Enquanto subíamos a ladeira do Alvo os funcionários varriam o interior do cinema, higienizava as poltronas, limpava as vidraças da porta de emergência. Aproveitando as portas laterais abertas eu entrava para verificar entre as poltronas a possibilidade de encontrar alguns objetos esquecido por alguém no dia anterior. Achei algumas alianças de baleiro, algumas moedas, nada mais.

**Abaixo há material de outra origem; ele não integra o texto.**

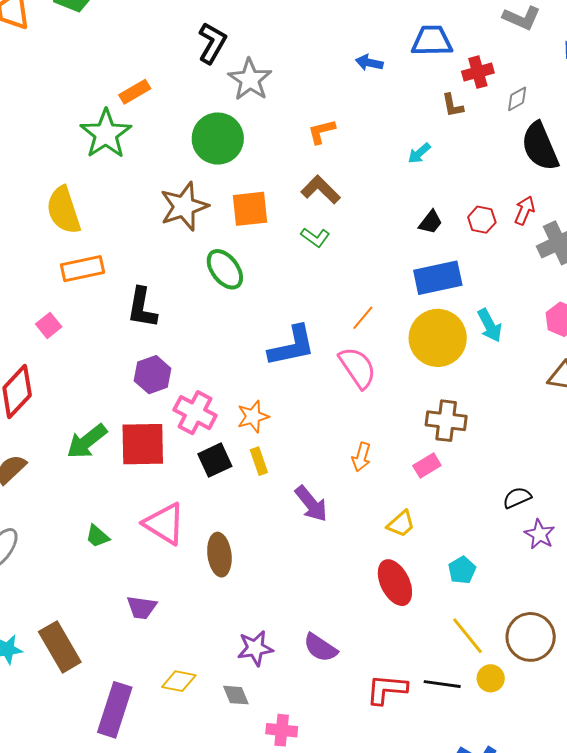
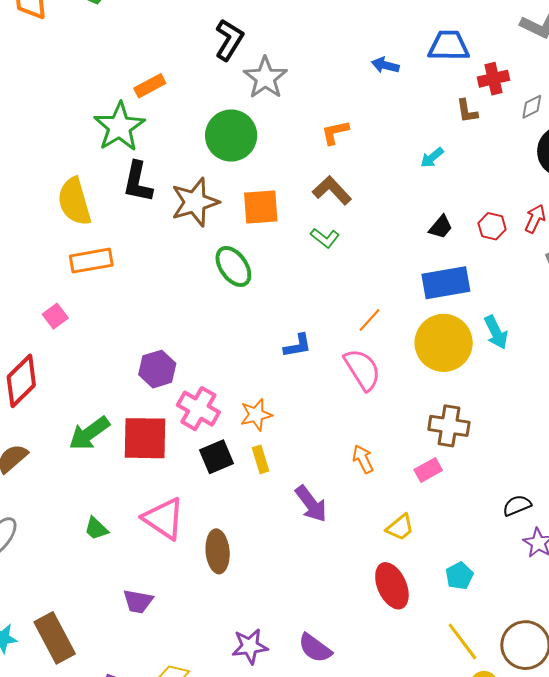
black L-shape: (142, 308) -> (138, 182), moved
blue L-shape: (292, 346) -> (298, 346), size x0.6
orange arrow: (361, 457) -> (363, 459), turned 136

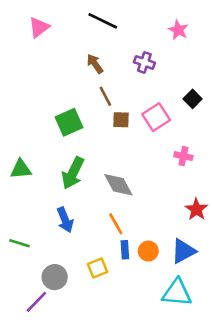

Às vezes quando saía da escola, às 12 horas, e tinha algum trocado, passava no Armazém Novo Continental de propriedade do espanhol José Ogando, no Largo da Saúde para um lanche rápido ou descia a Ladeira da Saúde para pegar o ônibus, mas sempre era tentado a entrar na Pastelaria Unior, ao lado da ladeira do Ferrão, subida do Maciel, para saborear um pastel quentinho. Houve um período em que o casarão da Escola Severino Vieira ficou avariado com as constantes chuvas que desabaram em Salvador na época. Por esse motivo a Secretaria de Educação resolveu transferir os alunos provisoriamente para a Escola Nossa Senhora da Saúde que funcionava anexo à igreja, mantinha o curso infantil. A escolha dessa escola foi inadequada, os responsáveis não tiveram sequer o cuidado de verificar o espaço físico das novas instalações, bastaria uma simples observação para notar que as carteiras não estavam de acordo com o tamanho dos alunos do curso primário. Depois de providenciarem as carteiras corretamente, permanecemos por alguns meses.

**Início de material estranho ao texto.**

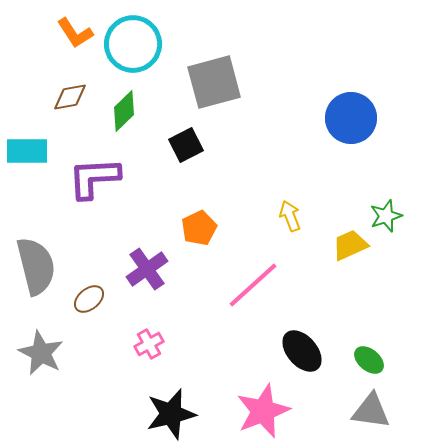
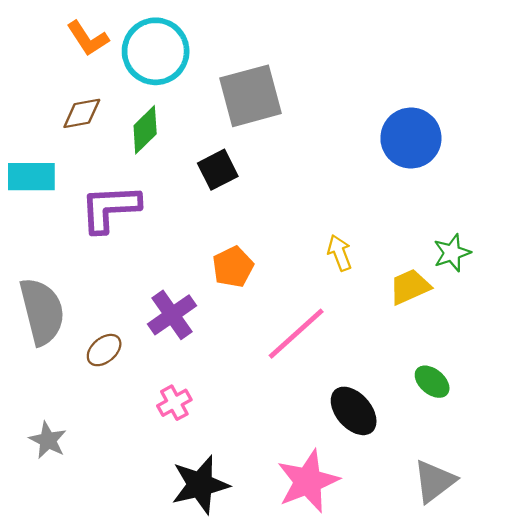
gray star: (41, 353) -> (48, 440), moved, size x0.7
green ellipse: (369, 360) -> (432, 382), moved
gray triangle: (371, 411) -> (434, 481), turned -45

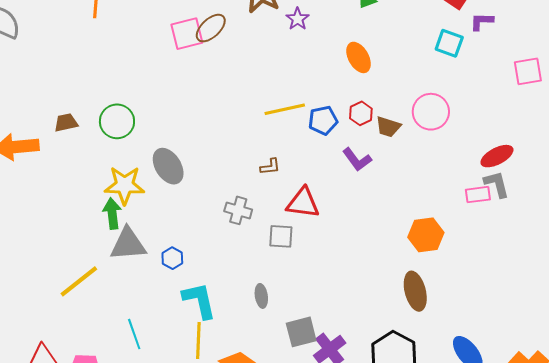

Como as reformas levariam muito tempo, parte do alunado foi transferida para o Colégio Salesiano, localizado na Praça Almeida Couto, Nazaré. Adorei a mudança. Uma escola moderna, instituição privada frequentada por uma classe privilegiada, salas amplas e arejadas, carteiras individuais com tampa para guardar a pasta e escapar dos ratos de merendas, campo de futebol, quadras com cobertura, um mini zoológico e um cinema aberto ao público. Para ter direito a receber o ingresso que dava acesso as exibições era exigida pelos padres a frequência dos alunos as missas aos domingos. Nunca gostei de igreja nem santos, detesto essa gente, sempre arranjava um jeito de driblar os padres para não assistir as missas. Apresentava-me, circulava entre os alunos para ser visto por todos, em seguida saía mansamente para brincar na praça. Quando percebia que os fiéis estavam saindo da igreja, eu retornava e entrava na fila para receber o ingresso.